Friday, 21 February 2020

Polemik Merdeka Ujian Bagi Pendidikan Di Indonesia

Konsep merdeka belajar, perlahan sudah mulai diwujudkan. USBN dihapus, dan hanya ada ujian sekolah. Sekolah diberi wewenang penuh untuk menyusun kisi-kisi dan naskah soal.

Polemik Merdeka Ujian Bagi Pendidikan Di Indonesia

Gugus, KKM, KKG, MGMP tak boleh mengkoordinir, menghimpun ataupun menggerakkan anggota terkait naskah soal. MGMP hanya memferivikasi.

Sekolah dilepas untuk mandiri, menentukan nasibnya sendiri, walau terkadang tidak semua sekolah memiliki sumber daya mumpuni. Ada rasa khawatir, bila tak ada kontrol, atau monitoring. Sekolah bisa kebablasan dalam menentukan bobot, ktiteria dan penghitungan besaran nilai.

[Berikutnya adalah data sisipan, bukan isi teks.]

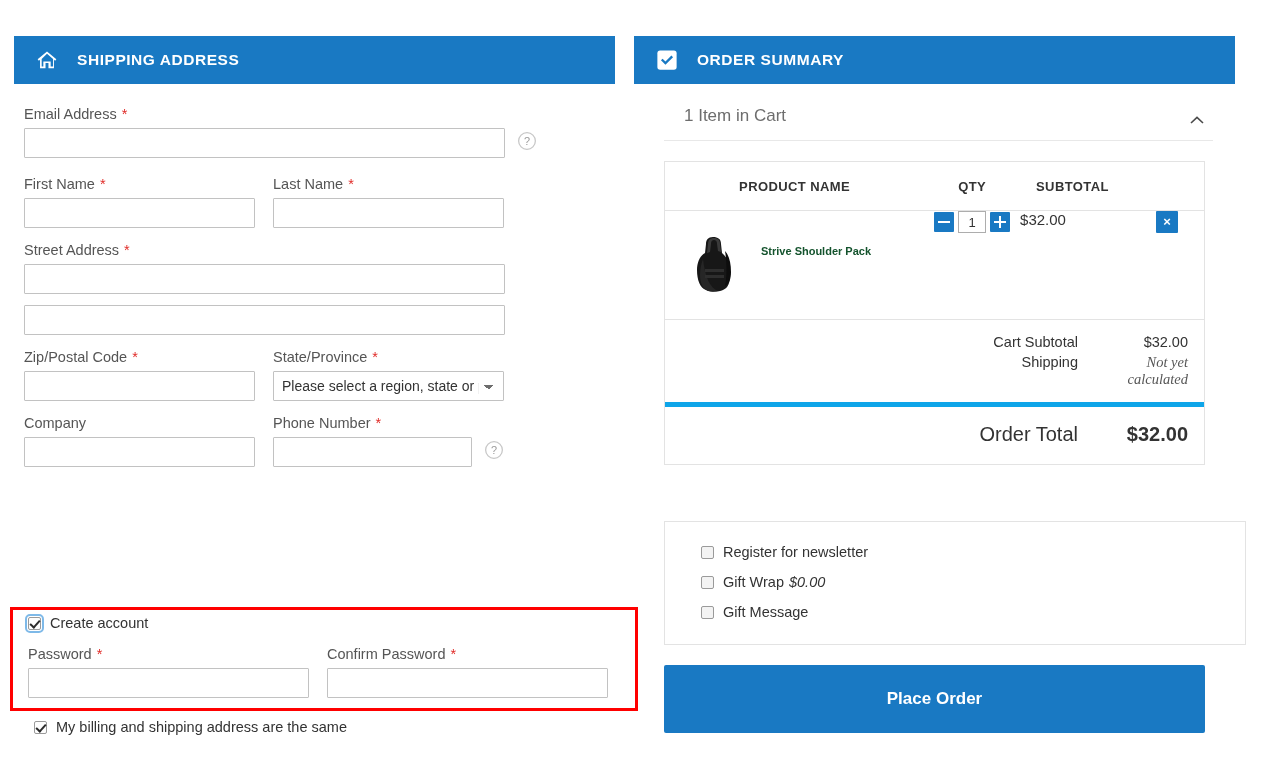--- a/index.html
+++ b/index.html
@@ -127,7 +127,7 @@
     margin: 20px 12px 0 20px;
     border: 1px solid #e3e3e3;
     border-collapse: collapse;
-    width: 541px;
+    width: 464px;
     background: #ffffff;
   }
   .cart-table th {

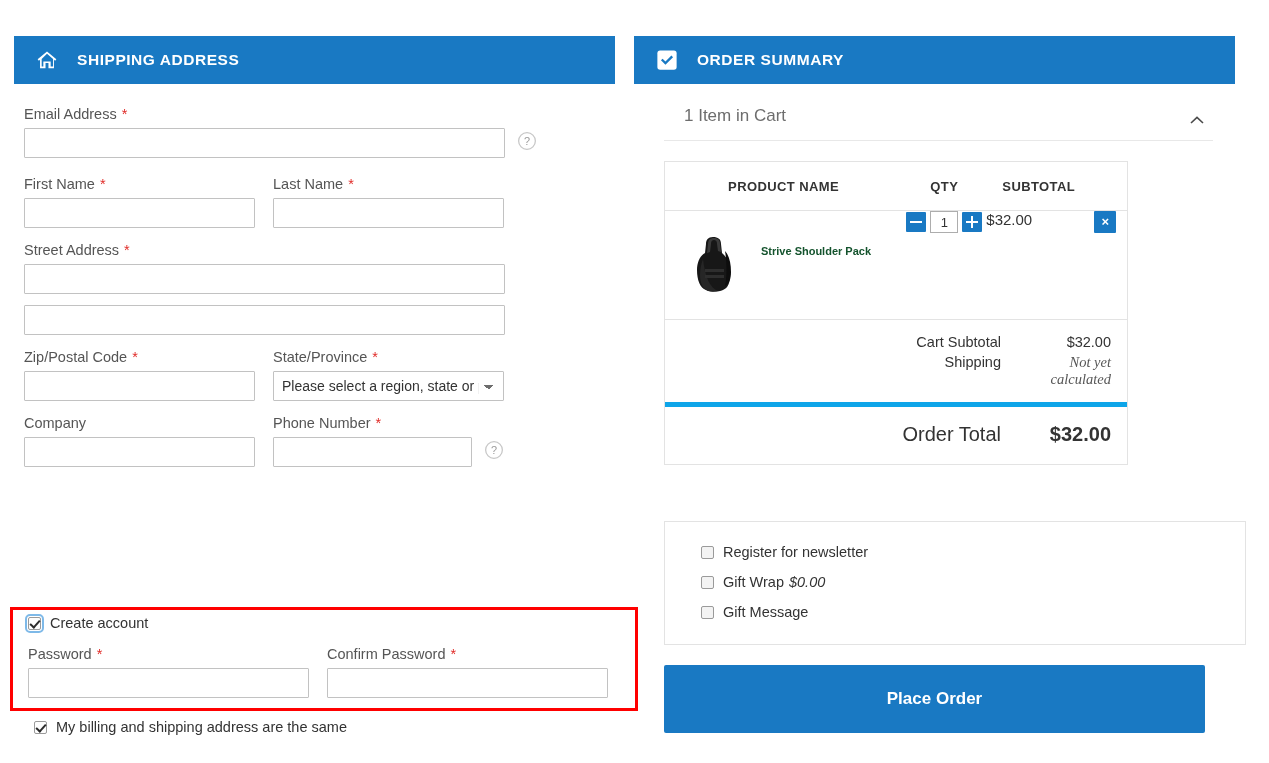--- a/index.html
+++ b/index.html
@@ -204,7 +204,7 @@
   .tot-sec { border-top: 1px solid #e3e3e3; padding: 12px 0 12px 0; }
   .tot-label { text-align: right; padding-right: 18px; }
   .tot-val { width: 108px; text-align: right; padding-right: 16px; }
-  .tot-val.ital { font-style: italic; color: #575757; font-family: Liberation Serif, serif; }
+  .tot-val.ital { font-style: italic; color: #575757; }
   .grand { border-top: 5px solid #0ea5e9; padding: 16px 0 18px 0; }
   .grand .tot-label { font-size: 20px; }
   .grand .tot-val { font-size: 20px; font-weight: bold; }

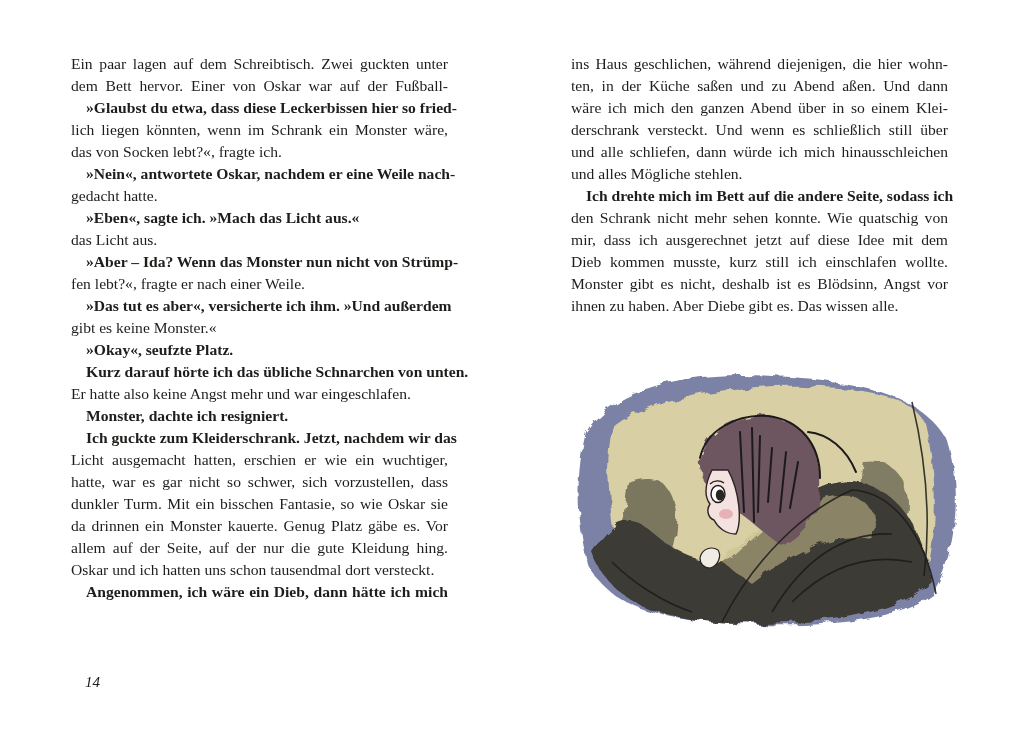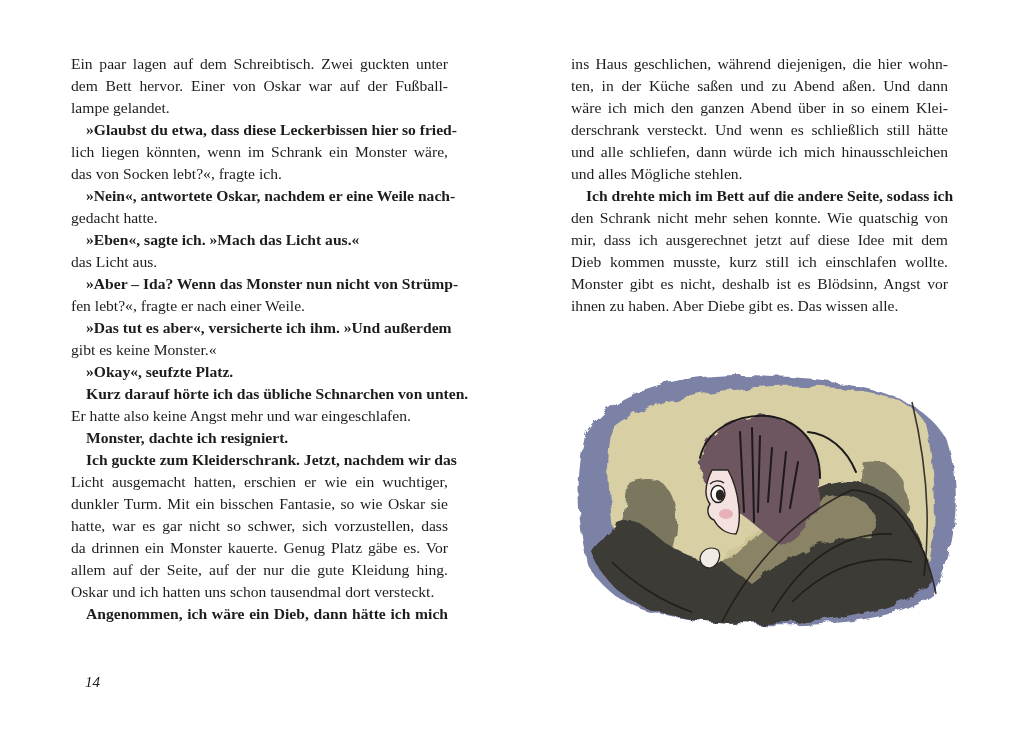--- a/index.html
+++ b/index.html
@@ -80,7 +80,6 @@
     <div class="column" id="left-column">
         <span class="line">Ein paar lagen auf dem Schreibtisch. Zwei guckten unter</span>
         <span class="line">dem Bett hervor. Einer von Oskar war auf der Fußball-</span>
-        <span class="line last">lampe gelandet.</span>
         <span class="line indent">»Glaubst du etwa, dass diese Leckerbissen hier so fried-</span>
         <span class="line">lich liegen könnten, wenn im Schrank ein Monster wäre,</span>
         <span class="line last">das von Socken lebt?«, fragte ich.</span>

Terkadang dengan naskah soal yang memiliki bobot tinggi, tingkat kesulitan yang luar biasa tinggi, namun hasil akhir tetap ada ditangan sekolah. Bisa diterka bukan...apa yang terjadi.

Mungkin ditahap awal sekolah perlu pendampingan, bukan doktrin yang memaksakan. Sekolah juga harus sudah melihat bukti dan contoh kongkrit, alat evaluasi seperti apakah yang dianggap bagus dan menghasilkan.

Ujian sekolah memang harus digarap serius, namun bukan berarti, dipaksakan dan menjadi beban bagi semua.